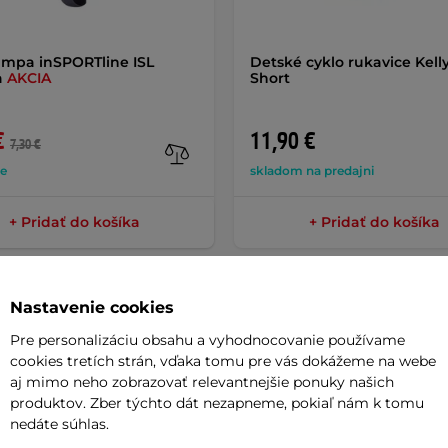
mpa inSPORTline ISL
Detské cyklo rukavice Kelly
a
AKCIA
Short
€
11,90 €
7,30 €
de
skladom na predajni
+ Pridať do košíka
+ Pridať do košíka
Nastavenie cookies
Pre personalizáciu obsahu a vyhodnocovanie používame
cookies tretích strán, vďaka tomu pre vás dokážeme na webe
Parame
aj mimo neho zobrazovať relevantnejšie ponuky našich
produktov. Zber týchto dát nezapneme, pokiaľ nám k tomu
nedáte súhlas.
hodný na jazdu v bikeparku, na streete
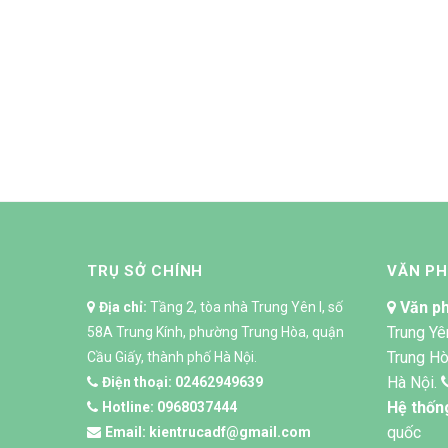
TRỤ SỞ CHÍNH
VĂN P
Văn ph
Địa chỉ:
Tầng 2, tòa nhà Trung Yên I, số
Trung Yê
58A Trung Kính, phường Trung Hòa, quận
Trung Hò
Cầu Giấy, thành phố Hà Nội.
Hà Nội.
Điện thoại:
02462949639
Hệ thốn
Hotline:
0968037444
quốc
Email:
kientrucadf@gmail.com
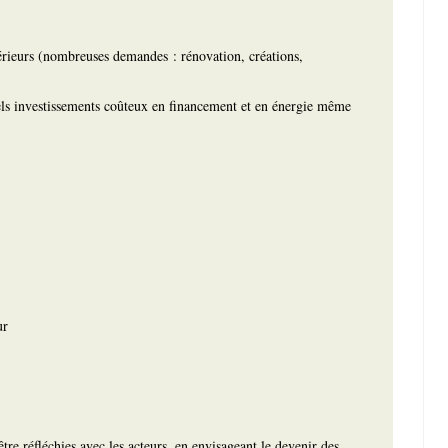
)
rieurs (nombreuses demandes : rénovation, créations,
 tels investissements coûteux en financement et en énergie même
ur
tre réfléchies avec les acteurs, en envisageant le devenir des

◇ ◇ ◇ ◇ ◇

上の項目すべてについて「Pridať do košíka」を「Vložiť do košíka」に置き換え、それ以外は変えずに書き出せ。画像は答えに含めないこと。

mpa inSPORTline ISL
Detské cyklo rukavice Kelly
a
AKCIA
Short
€
11,90 €
7,30 €
de
skladom na predajni
+ Vložiť do košíka
+ Vložiť do košíka
Nastavenie cookies
Pre personalizáciu obsahu a vyhodnocovanie používame
cookies tretích strán, vďaka tomu pre vás dokážeme na webe
Parame
aj mimo neho zobrazovať relevantnejšie ponuky našich
produktov. Zber týchto dát nezapneme, pokiaľ nám k tomu
nedáte súhlas.
hodný na jazdu v bikeparku, na streete
TRỤ SỞ CHÍNH
VĂN P
Văn ph
Địa chỉ:
Tầng 2, tòa nhà Trung Yên I, số
Trung Yê
58A Trung Kính, phường Trung Hòa, quận
Trung Hò
Cầu Giấy, thành phố Hà Nội.
Hà Nội.
Điện thoại:
02462949639
Hệ thốn
Hotline:
0968037444
quốc
Email:
kientrucadf@gmail.com
)
rieurs (nombreuses demandes : rénovation, créations,
 tels investissements coûteux en financement et en énergie même
ur
tre réfléchies avec les acteurs, en envisageant le devenir des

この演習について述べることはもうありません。